Writing Prompts from Cheryl Strayed, author of Wild
Try one for two pages of longhand writing. Go for uninterrupted flow, and don’t stop to edit. Step one is to generate without judging. Chances are that you’ll surprise yourself.
- Write about a time when you realized you were mistaken.
- Write about a lesson you learned the hard way.
- Write about a time you were inappropriately dressed for the occasion.
- Write about something you lost that you’ll never get back.
- Write about a time when you know you’d done the right thing.
- Write about something you don’t remember.
- Write about your darkest teacher.
- Write about a memory of a physical injury.
- Write about when you knew it was over.
- Write about being loved.
- Write about what you were really thinking.
- Write about how you found your way back.
- Write about the kindness of strangers.
- Write about why you could not do it.
- Write about why you did.
I’ll end with one of my favorite pieces of inspiration. It’s a simple declarative statement by Scott Adams, on exactly what you need to become a better writer.
The Day You Became a Better Writer by Scott Adams, creator of the comic strip Dilbert.
I went from being a bad writer to a good writer after taking a one-day course in “business writing.” I couldn’t believe how simple it was. I’ll tell you the main tricks here so you don’t have to waste a day in class.
Business writing is about clarity and persuasion. The main technique is keeping things simple. Simple writing is persuasive. A good argument in five sentences will sway more people than a brilliant argument in a hundred sentences. Don’t fight it.
Simple means getting rid of extra words. Don’t write, “He was very happy” when you can write “He was happy.” You think the word “very” adds something. It doesn’t. Prune your sentences.

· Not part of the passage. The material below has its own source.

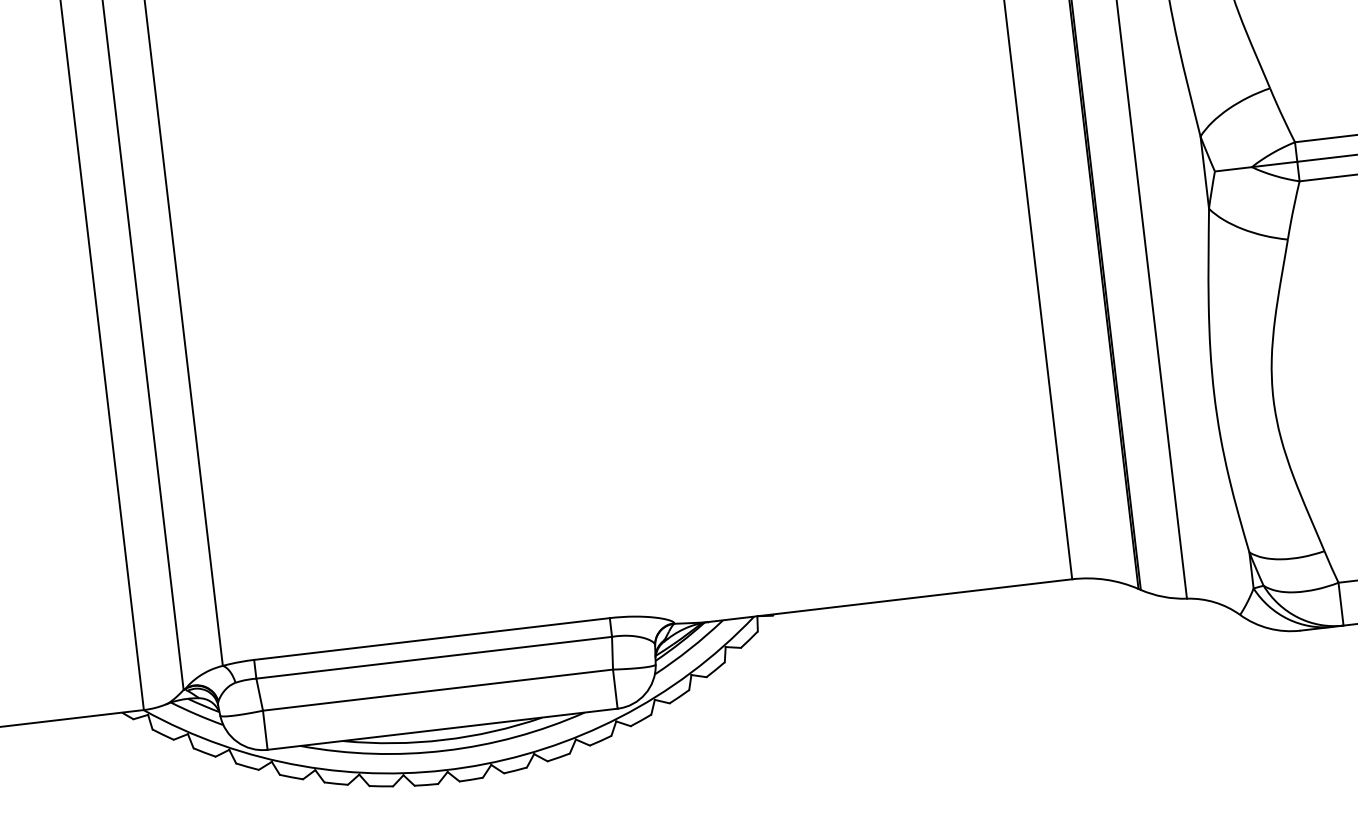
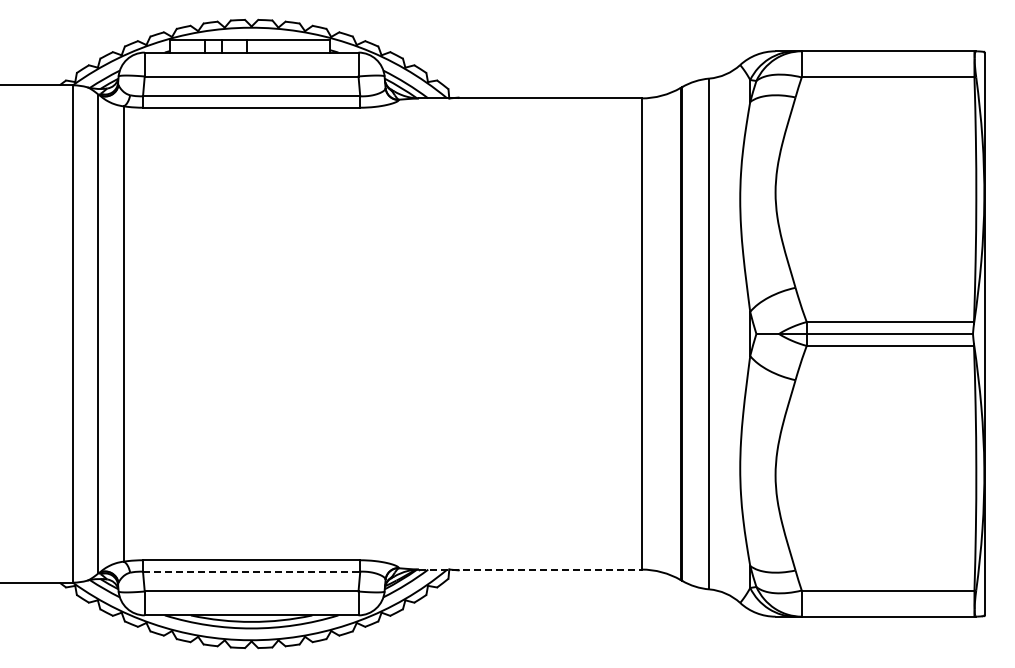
line: (890, 600) -> (530, 569), solid -> dashed
line: (433, 657) -> (251, 571), solid -> dashed

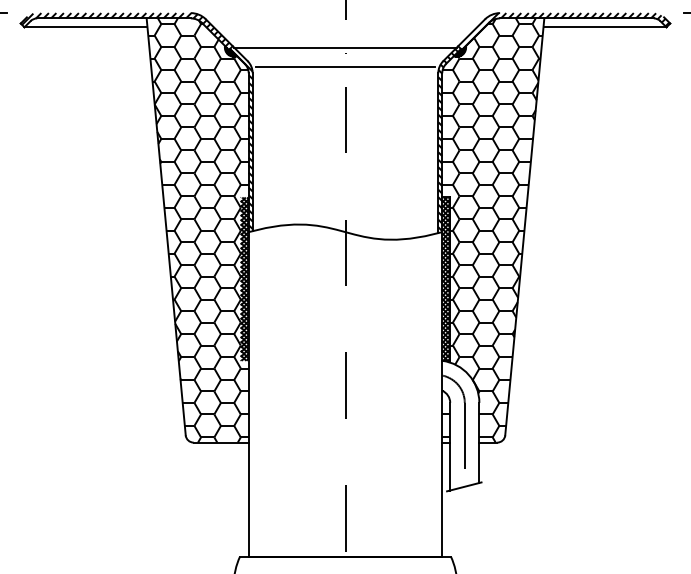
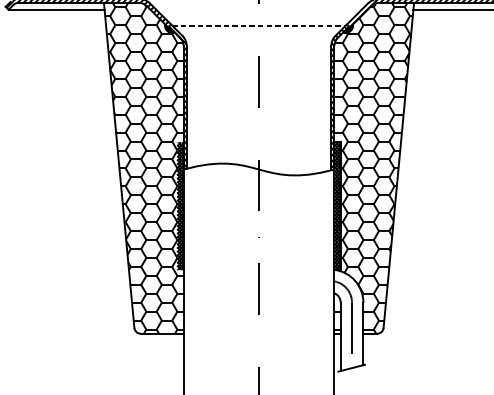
line: (345, 47) -> (259, 25), solid -> dashed
line: (345, 66) -> (259, 40), removed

Humor writing is a lot like business writing. It needs to be simple. The main difference is in the choice of words. For humor, don’t say “drink” when you can say “swill.”
Your first sentence needs to grab the reader. Go back and read my first sentence to this post. I rewrote it a dozen times. It makes you curious. That’s the key.
Write short sentences. Avoid putting multiple thoughts in one sentence. Readers aren’t as smart as you’d think.
Learn how brains organize ideas. Readers comprehend “the boy hit the ball” quicker than “the ball was hit by the boy.” Both sentences mean the same, but it’s easier to imagine the object (the boy) before the action (the hitting). All brains work that way. (Notice I didn’t say, “That is the way all brains work”?)
That’s it. You just learned 80% of the rules of good writing. You’re welcome.